**Input data**:
Segment Open
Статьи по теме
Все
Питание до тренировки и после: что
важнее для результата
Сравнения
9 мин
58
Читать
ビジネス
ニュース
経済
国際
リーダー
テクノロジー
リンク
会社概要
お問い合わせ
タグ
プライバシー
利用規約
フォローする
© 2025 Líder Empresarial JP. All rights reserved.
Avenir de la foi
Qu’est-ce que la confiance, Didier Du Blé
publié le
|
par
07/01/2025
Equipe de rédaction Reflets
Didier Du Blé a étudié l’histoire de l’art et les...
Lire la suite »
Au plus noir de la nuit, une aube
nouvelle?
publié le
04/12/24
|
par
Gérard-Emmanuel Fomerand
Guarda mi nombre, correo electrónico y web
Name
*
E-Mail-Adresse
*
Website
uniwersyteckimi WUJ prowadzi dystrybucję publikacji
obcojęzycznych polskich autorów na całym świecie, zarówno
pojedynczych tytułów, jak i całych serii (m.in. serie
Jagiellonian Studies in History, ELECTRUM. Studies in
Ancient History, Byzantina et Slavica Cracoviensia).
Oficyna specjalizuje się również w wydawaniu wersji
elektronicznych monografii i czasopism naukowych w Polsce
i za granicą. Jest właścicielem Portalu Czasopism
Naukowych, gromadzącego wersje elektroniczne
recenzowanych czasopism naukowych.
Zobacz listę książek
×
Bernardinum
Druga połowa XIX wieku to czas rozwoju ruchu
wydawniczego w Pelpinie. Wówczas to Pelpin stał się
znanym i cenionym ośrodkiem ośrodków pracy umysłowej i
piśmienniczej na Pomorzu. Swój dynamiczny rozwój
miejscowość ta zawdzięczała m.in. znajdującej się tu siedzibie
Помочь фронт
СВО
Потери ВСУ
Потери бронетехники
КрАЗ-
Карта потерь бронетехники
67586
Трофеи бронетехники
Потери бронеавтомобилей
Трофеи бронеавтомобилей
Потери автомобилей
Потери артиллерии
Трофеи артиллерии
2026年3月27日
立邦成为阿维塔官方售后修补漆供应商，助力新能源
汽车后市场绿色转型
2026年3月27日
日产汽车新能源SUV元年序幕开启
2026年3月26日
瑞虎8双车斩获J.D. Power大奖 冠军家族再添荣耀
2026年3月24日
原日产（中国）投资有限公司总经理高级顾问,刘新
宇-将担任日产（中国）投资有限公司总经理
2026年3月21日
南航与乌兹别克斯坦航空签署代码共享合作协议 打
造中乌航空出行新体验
Segment Closed
Segment Open
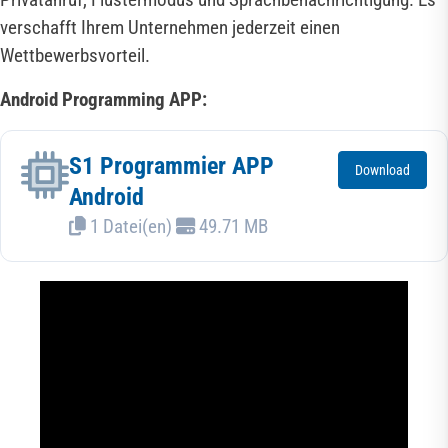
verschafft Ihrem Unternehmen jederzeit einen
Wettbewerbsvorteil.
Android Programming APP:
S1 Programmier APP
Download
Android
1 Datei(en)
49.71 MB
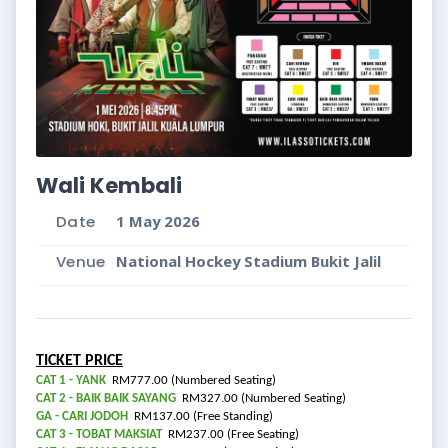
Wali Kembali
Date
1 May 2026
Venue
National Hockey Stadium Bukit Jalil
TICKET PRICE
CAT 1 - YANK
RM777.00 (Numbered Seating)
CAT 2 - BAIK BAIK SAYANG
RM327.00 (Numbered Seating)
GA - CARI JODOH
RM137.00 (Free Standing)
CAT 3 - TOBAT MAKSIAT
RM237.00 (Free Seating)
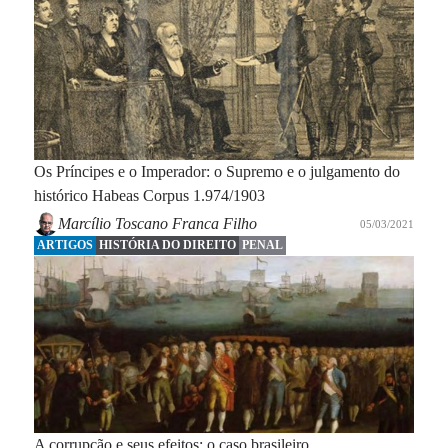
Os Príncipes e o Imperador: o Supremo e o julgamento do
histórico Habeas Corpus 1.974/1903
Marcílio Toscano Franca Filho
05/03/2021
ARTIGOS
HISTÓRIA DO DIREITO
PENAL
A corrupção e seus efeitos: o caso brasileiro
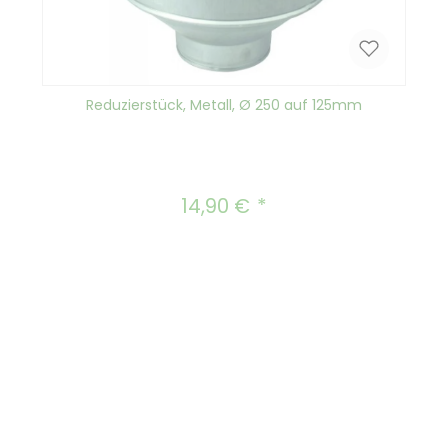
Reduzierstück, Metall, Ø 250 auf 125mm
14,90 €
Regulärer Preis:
Segment Closed
Segment Open
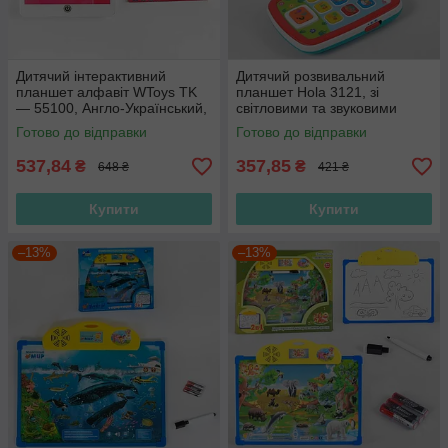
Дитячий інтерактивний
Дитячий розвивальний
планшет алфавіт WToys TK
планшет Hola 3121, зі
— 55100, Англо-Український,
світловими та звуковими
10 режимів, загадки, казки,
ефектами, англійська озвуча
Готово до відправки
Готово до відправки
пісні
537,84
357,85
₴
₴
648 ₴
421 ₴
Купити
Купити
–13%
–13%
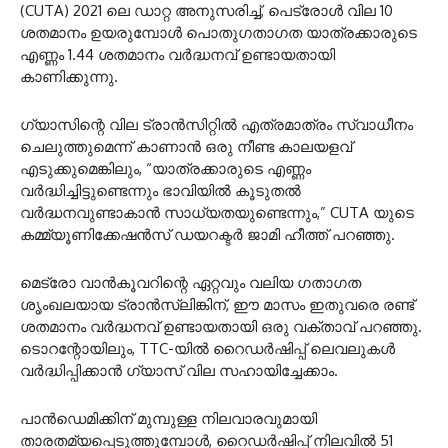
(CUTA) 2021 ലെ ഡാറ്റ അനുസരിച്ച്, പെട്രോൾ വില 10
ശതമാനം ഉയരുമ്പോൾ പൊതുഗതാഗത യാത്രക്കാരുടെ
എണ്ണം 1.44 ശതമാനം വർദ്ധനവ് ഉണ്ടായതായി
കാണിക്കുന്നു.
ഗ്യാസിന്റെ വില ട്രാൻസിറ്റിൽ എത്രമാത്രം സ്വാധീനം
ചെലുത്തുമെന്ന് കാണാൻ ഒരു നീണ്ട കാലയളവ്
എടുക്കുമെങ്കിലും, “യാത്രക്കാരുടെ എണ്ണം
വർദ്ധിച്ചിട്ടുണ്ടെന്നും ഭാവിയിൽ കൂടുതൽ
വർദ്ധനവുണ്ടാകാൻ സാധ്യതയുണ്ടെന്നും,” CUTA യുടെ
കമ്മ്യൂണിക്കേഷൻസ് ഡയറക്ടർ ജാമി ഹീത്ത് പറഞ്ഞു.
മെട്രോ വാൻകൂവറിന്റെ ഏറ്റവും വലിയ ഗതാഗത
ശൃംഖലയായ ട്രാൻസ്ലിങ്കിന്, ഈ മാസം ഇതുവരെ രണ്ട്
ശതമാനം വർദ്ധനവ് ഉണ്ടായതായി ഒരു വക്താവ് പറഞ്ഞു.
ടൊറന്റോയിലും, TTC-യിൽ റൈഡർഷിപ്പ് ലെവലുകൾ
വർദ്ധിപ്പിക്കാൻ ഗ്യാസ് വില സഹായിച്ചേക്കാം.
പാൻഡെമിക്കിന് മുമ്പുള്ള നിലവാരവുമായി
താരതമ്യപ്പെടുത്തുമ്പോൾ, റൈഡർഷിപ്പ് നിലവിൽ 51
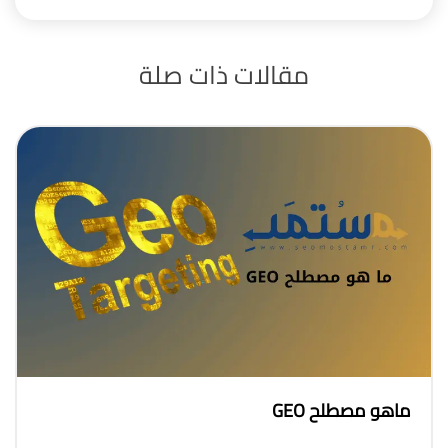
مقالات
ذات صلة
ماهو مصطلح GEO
Segment Closed
**What this task involves**: Copy the lines starting at the one that contains "Wali Kembali" and ending at the one that contains "A corrupção e seus efeitos: o caso brasileiro", substituting "Reserved Seating" for "Numbered Seating" and keeping everything else the same. Leave the pictures out of your answer.

**Completed exercise**:
Wali Kembali
Date
1 May 2026
Venue
National Hockey Stadium Bukit Jalil
TICKET PRICE
CAT 1 - YANK
RM777.00 (Reserved Seating)
CAT 2 - BAIK BAIK SAYANG
RM327.00 (Reserved Seating)
GA - CARI JODOH
RM137.00 (Free Standing)
CAT 3 - TOBAT MAKSIAT
RM237.00 (Free Seating)
Os Príncipes e o Imperador: o Supremo e o julgamento do
histórico Habeas Corpus 1.974/1903
Marcílio Toscano Franca Filho
05/03/2021
ARTIGOS
HISTÓRIA DO DIREITO
PENAL
A corrupção e seus efeitos: o caso brasileiro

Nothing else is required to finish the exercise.